Sensors and embedded devices: Smart cities thrive on data points and IoT-enabled sensors. Embedded devices can supply endless data points into the smart city data pool. The portability of sensors and devices has advanced so much that these can even be included in bicycles. In Copenhagen, a hybrid e-bike feeds data on pollution and traffic congestion back into the city’s systems.

The proliferation of sensors and embedded devices means that there is no region of a city and no aspect of a city that cannot be monitored to some degree. As a result, the information dark spots around cities are rapidly getting reduced: data can be collected anywhere, about anything.

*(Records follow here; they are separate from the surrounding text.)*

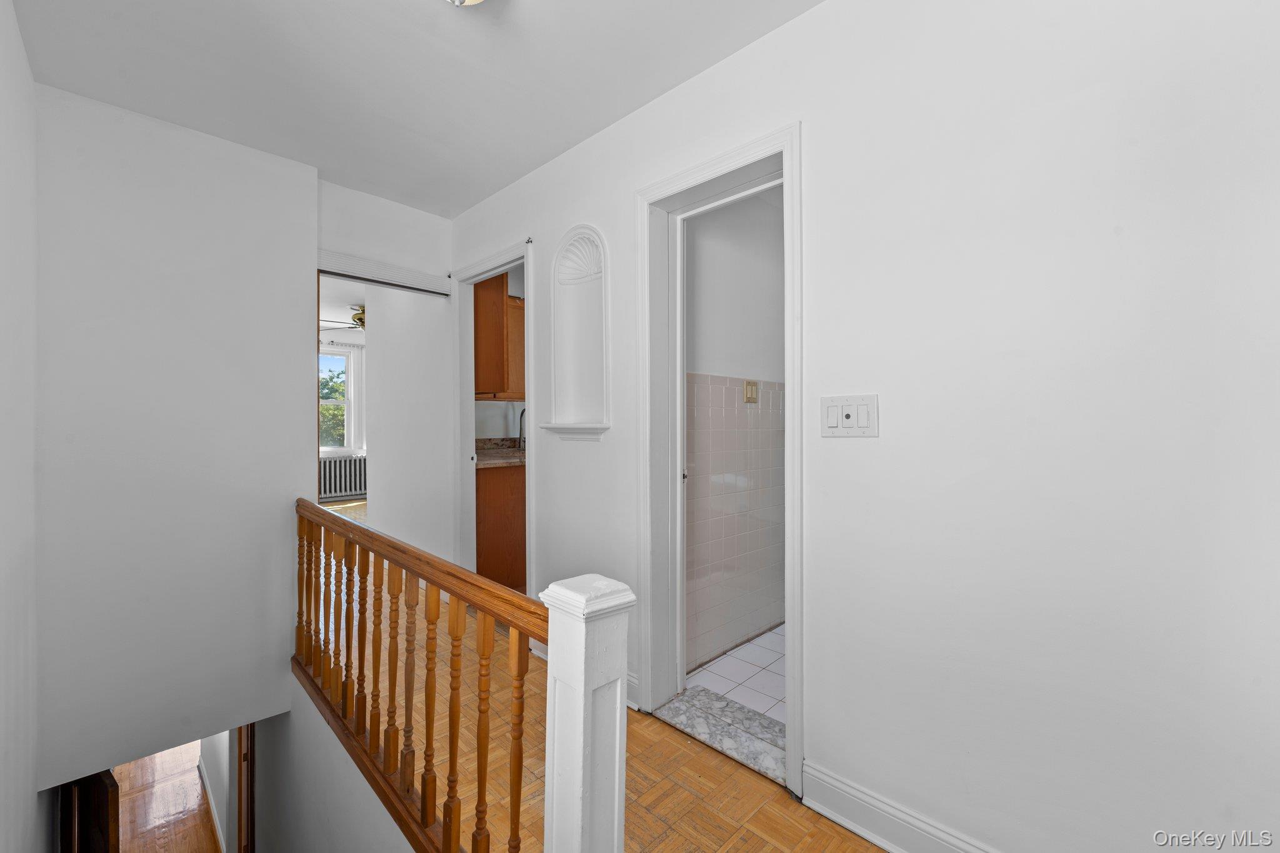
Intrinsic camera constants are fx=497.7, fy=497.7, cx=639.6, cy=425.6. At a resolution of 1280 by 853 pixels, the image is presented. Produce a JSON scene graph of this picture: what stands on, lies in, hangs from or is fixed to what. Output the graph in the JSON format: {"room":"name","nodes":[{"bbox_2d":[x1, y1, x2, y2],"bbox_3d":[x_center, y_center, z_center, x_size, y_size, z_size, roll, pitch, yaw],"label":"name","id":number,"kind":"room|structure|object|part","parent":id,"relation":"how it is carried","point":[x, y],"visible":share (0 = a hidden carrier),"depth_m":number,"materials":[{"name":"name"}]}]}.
{"room":"hallway","nodes":[
{"label":"hallway","id":0,"kind":"room"},
{"bbox_2d":[0,0,39,852],"bbox_3d":[-1.110,0.647,0.627,4.105,4.058,0.130,0,0,45],"label":"wall","id":1,"kind":"structure","parent":0,"point":[4,73],"depth_m":1.59,"materials":[{"name":"white paint"}]},
{"bbox_2d":[115,738,220,852],"bbox_3d":[-3.991,3.450,3.791,6.670,0.119,2.246,0,0,45],"label":"lower floor","id":2,"kind":"structure","parent":0,"point":[194,792],"depth_m":4.44,"materials":[{"name":"brown wood"}]},
{"bbox_2d":[58,768,118,852],"bbox_3d":[-3.377,2.734,3.024,0.780,2.352,0.080,0,0,23],"label":"lower door","id":3,"kind":"structure","parent":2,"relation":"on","point":[114,782],"depth_m":2.95,"materials":[{"name":"brown wood"}]},
{"bbox_2d":[43,82,316,795],"bbox_3d":[-2.104,0.115,2.272,0.129,2.947,1.013,0,0,45],"label":"stairwell wall","id":4,"kind":"structure","parent":0,"point":[306,269],"depth_m":2.19,"materials":[{"name":"white paint"}]},
{"bbox_2d":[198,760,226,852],"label":"baseboard","id":5,"kind":"structure","parent":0,"point":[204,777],"depth_m":4.50,"materials":[{"name":"white paint"}]},
{"bbox_2d":[257,676,419,852],"bbox_3d":[-1.030,2.385,1.773,2.954,2.468,0.123,0,0,45],"label":"stairwell wall","id":6,"kind":"structure","parent":0,"point":[382,849],"depth_m":2.14,"materials":[{"name":"white paint"}]},
{"bbox_2d":[235,718,256,852],"bbox_3d":[-2.743,2.646,3.450,0.641,2.311,0.085,0,0,45],"label":"door frame","id":7,"kind":"structure","parent":6,"relation":"attached to","point":[251,812],"depth_m":3.31,"materials":[{"name":"brown wood"}]},
{"bbox_2d":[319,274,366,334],"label":"far room ceiling","id":8,"kind":"structure","parent":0,"point":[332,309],"depth_m":5.34,"materials":[{"name":"white paint"}]},
{"bbox_2d":[323,305,366,329],"bbox_3d":[-3.055,-1.207,5.659,1.103,0.346,1.100,0,0,45],"label":"ceiling fan","id":9,"kind":"object","parent":8,"relation":"hanging from","point":[359,319],"visible":0.39,"depth_m":5.54,"materials":[{"name":"gold metal"}]},
{"bbox_2d":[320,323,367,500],"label":"far room wall","id":10,"kind":"structure","parent":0,"point":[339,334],"depth_m":7.59,"materials":[{"name":"white paint"}]},
{"bbox_2d":[318,343,355,454],"bbox_3d":[-4.804,-0.359,7.262,0.147,1.646,1.136,0,0,45],"label":"window","id":11,"kind":"structure","parent":10,"relation":"in","point":[349,401],"depth_m":7.53,"materials":[{"name":"white"}]},
{"bbox_2d":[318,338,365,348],"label":"curtain rod","id":12,"kind":"object","parent":10,"relation":"attached to","point":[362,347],"visible":0.47,"depth_m":7.28,"materials":[{"name":"metal"}]},
{"bbox_2d":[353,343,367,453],"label":"curtain","id":13,"kind":"object","parent":12,"relation":"hanging from","point":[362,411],"visible":0.66,"depth_m":7.64,"materials":[{"name":"white fabric"}]},
{"bbox_2d":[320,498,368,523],"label":"floor","id":14,"kind":"structure","parent":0,"point":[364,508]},
{"bbox_2d":[318,454,368,501],"bbox_3d":[-4.503,0.787,7.426,0.148,0.628,1.086,0,0,45],"label":"radiator","id":15,"kind":"object","parent":14,"relation":"on","point":[337,490],"visible":0.73,"depth_m":7.40,"materials":[{"name":"white metal"}]},
{"bbox_2d":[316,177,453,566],"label":"back wall","id":16,"kind":"structure","parent":0,"point":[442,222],"depth_m":3.10,"materials":[{"name":"white paint"}]},
{"bbox_2d":[316,249,453,295],"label":"sliding door track","id":17,"kind":"object","parent":16,"relation":"attached to","point":[409,277],"visible":0.92,"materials":[{"name":"white"}]},
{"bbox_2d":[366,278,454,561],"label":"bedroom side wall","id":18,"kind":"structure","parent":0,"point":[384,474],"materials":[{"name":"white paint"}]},
{"bbox_2d":[4,0,819,218],"bbox_3d":[-0.377,-1.355,1.202,4.371,0.117,2.264,0,0,45],"label":"ceiling","id":19,"kind":"structure","parent":0,"point":[474,200],"depth_m":1.83,"materials":[{"name":"white paint"}]},
{"bbox_2d":[445,0,486,5],"bbox_3d":[-0.500,-1.238,1.295,0.352,0.158,0.349,0,0,45],"label":"ceiling light","id":20,"kind":"object","parent":19,"relation":"attached to","point":[467,0],"visible":0.98,"depth_m":1.40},
{"bbox_2d":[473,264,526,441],"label":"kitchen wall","id":21,"kind":"structure","parent":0,"point":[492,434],"depth_m":4.13,"materials":[{"name":"white paint"}]},
{"bbox_2d":[472,271,524,400],"bbox_3d":[-1.047,-0.706,3.973,0.363,1.004,0.812,0,0,45],"label":"upper cabinet","id":22,"kind":"object","parent":21,"relation":"attached to","point":[477,302],"visible":0.43,"depth_m":3.72,"materials":[{"name":"brown wood"}]},
{"bbox_2d":[326,593,888,852],"bbox_3d":[-1.169,1.337,2.539,8.791,0.264,3.263,0,0,45],"label":"parquet floor","id":23,"kind":"structure","parent":0,"point":[842,832],"depth_m":1.73,"materials":[{"name":"brown wood"}]},
{"bbox_2d":[291,497,539,852],"bbox_3d":[-0.851,0.782,1.623,2.319,0.909,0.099,0,0,45],"label":"stair railing","id":24,"kind":"object","parent":23,"relation":"on","point":[434,580],"visible":0.92,"depth_m":1.39,"materials":[{"name":"brown wood"}]},
{"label":"baluster","id":25,"kind":"part","parent":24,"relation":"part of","materials":[{"name":"brown wood"}]},
{"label":"baluster","id":26,"kind":"part","parent":24,"relation":"part of","materials":[{"name":"brown wood"}]},
{"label":"baluster","id":27,"kind":"part","parent":24,"relation":"part of","materials":[{"name":"brown wood"}]},
{"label":"baluster","id":28,"kind":"part","parent":24,"relation":"part of","materials":[{"name":"brown wood"}]},
{"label":"baluster","id":29,"kind":"part","parent":24,"relation":"part of","materials":[{"name":"brown wood"}]},
{"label":"baluster","id":30,"kind":"part","parent":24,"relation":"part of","materials":[{"name":"brown wood"}]},
{"bbox_2d":[476,462,526,591],"bbox_3d":[-0.889,0.709,3.807,0.597,0.919,1.027,0,0,45],"label":"lower cabinet","id":31,"kind":"object","parent":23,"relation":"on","point":[499,565],"visible":0.28,"depth_m":3.42,"materials":[{"name":"brown wood"}]},
{"bbox_2d":[473,435,525,468],"bbox_3d":[-0.845,0.191,3.811,0.868,0.145,0.934,0,0,45],"label":"countertop","id":32,"kind":"structure","parent":31,"relation":"on","point":[487,456],"depth_m":3.73,"materials":[{"name":"stone"}]},
{"bbox_2d":[516,407,526,450],"bbox_3d":[-0.933,0.027,4.132,0.211,0.378,0.106,0,0,45],"label":"faucet","id":33,"kind":"object","parent":32,"relation":"on","point":[522,414],"visible":0.56,"depth_m":4.14,"materials":[{"name":"silver metal"}]},
{"bbox_2d":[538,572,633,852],"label":"newel post","id":34,"kind":"object","parent":23,"relation":"on","point":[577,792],"visible":0.96,"depth_m":0.88,"materials":[{"name":"white paint"}]},
{"bbox_2d":[655,686,785,785],"bbox_3d":[0.363,1.178,1.918,0.663,0.033,0.225,0,0,45],"label":"marble threshold","id":35,"kind":"object","parent":23,"relation":"on","point":[705,710],"visible":0.72,"depth_m":1.92,"materials":[{"name":"grey stone"}]},
{"bbox_2d":[681,623,786,724],"bbox_3d":[1.234,1.239,2.562,1.515,0.109,1.929,0,0,45],"label":"bathroom tile floor","id":36,"kind":"structure","parent":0,"point":[757,657],"depth_m":2.38,"materials":[{"name":"white tile"}]},
{"bbox_2d":[683,185,785,682],"bbox_3d":[0.674,-0.071,2.896,0.122,2.578,2.032,0,0,45],"label":"bathroom wall","id":37,"kind":"structure","parent":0,"point":[705,240],"depth_m":2.63,"materials":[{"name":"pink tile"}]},
{"bbox_2d":[743,379,758,402],"bbox_3d":[0.611,-0.189,2.716,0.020,0.121,0.102,0,0,45],"label":"light switch","id":38,"kind":"object","parent":37,"relation":"attached to","point":[750,386],"visible":0.98,"depth_m":2.71,"materials":[{"name":"beige plastic"}]},
{"bbox_2d":[443,0,1279,852],"bbox_3d":[0.212,-0.025,1.963,4.758,2.657,0.128,0,0,45],"label":"right wall","id":39,"kind":"structure","parent":0,"point":[782,33],"depth_m":1.20,"materials":[{"name":"white paint"}]},
{"bbox_2d":[452,239,534,601],"bbox_3d":[-0.852,0.102,2.956,0.871,2.132,0.154,0,0,45],"label":"door frame","id":40,"kind":"structure","parent":39,"relation":"attached to","point":[532,449],"depth_m":3.14,"materials":[{"name":"white paint"}]},
{"bbox_2d":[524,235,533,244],"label":"wall hook","id":41,"kind":"object","parent":39,"relation":"attached to","point":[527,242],"visible":0.94,"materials":[{"name":"black metal"}]},
{"bbox_2d":[541,224,609,439],"bbox_3d":[-0.269,-0.425,2.322,0.462,0.979,0.138,0,0,45],"label":"wall niche","id":42,"kind":"object","parent":39,"relation":"in","point":[587,235],"visible":0.94,"depth_m":2.38,"materials":[{"name":"white paint"}]},
{"bbox_2d":[625,670,640,710],"bbox_3d":[-0.267,1.128,2.350,0.899,0.125,0.017,0,0,45],"label":"baseboard","id":43,"kind":"structure","parent":39,"relation":"attached to","point":[629,682],"depth_m":2.11,"materials":[{"name":"white paint"}]},
{"bbox_2d":[634,120,803,798],"bbox_3d":[0.308,0.103,1.884,0.773,2.165,0.180,0,0,45],"label":"door frame","id":44,"kind":"structure","parent":39,"relation":"attached to","point":[785,157],"depth_m":2.00,"materials":[{"name":"white paint"}]},
{"bbox_2d":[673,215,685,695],"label":"pocket door","id":45,"kind":"structure","parent":44,"relation":"attached to","point":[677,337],"depth_m":2.14,"materials":[{"name":"white paint"}]},
{"bbox_2d":[820,394,878,436],"bbox_3d":[0.611,-0.030,1.471,0.169,0.120,0.016,0,0,45],"label":"light switch","id":46,"kind":"object","parent":39,"relation":"attached to","point":[830,419],"visible":0.97,"depth_m":1.47,"materials":[{"name":"white plastic"}]},
{"bbox_2d":[801,760,1002,852],"bbox_3d":[1.207,1.134,0.911,1.891,0.128,0.020,0,0,45],"label":"baseboard","id":47,"kind":"structure","parent":39,"relation":"attached to","point":[885,844],"depth_m":1.43,"materials":[{"name":"white paint"}]},
{"label":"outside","id":48,"kind":"structure","parent":0,"visible":0},
{"label":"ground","id":49,"kind":"structure","parent":48,"visible":0},
{"bbox_2d":[319,362,346,448],"bbox_3d":[-7.653,0.003,11.895,3.008,5.127,5.015,0,0,45],"label":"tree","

Telecoms and connectivity: It is not only the proliferation of devices the enables smart cities. IoT devices will be of no use without connectivity and smart cities cannot be realised without pervasive wireless networks. The wide availability of 4G, easy-to-access Wi-Fi networks, and the upcoming 5G standard are all huge contributors.

5G means cities can more easily handle the huge amounts of data and millions of devices that enable smart cities. Yinchuan, a city of 2 million in China, is arguably a pacesetter in terms of smart cities but getting there required investing in an 8000GB fibre optic network and thousands of Wi-Fi access points. This level of connectivity will become more affordable to more cities as 5G rolls out.

Big data and analytics: The vast numbers of smart devices in cities deliver vast amounts of data, ideally suited to today’s big data capabilities. Big data tunes into the technology essence of a smart city: processing and collecting billions of data points. Analytics, in turn, allows cities to use this data to make better decisions around city planning, transport, and sustainability.

Analytics platforms such as Cisco Kinetic for Cities allows city halls to gain a bird’s eye view of different data sets including the use of parking, public safety concerns and waste management. In addition to the ability to control city parameters at a micro level, platforms such as these allow city managers to get a better grip on issues as they emerge.

How can city halls become smart?

The presence of technology is not the defining characteristics of a smart city, but the optimal application of technology is essential to smart city operations. Yet city halls rarely function as centres of technological excellence. The solution lies in a partnership with a technology provider that understands how to get the best out of the latest technological advancements.

Whether it is tapping IoT applications, utilising wearables and mobile devices or mining in-depth data analytics, your city’s technology partner can help you solve complex city-wide challenges by applying technological solutions.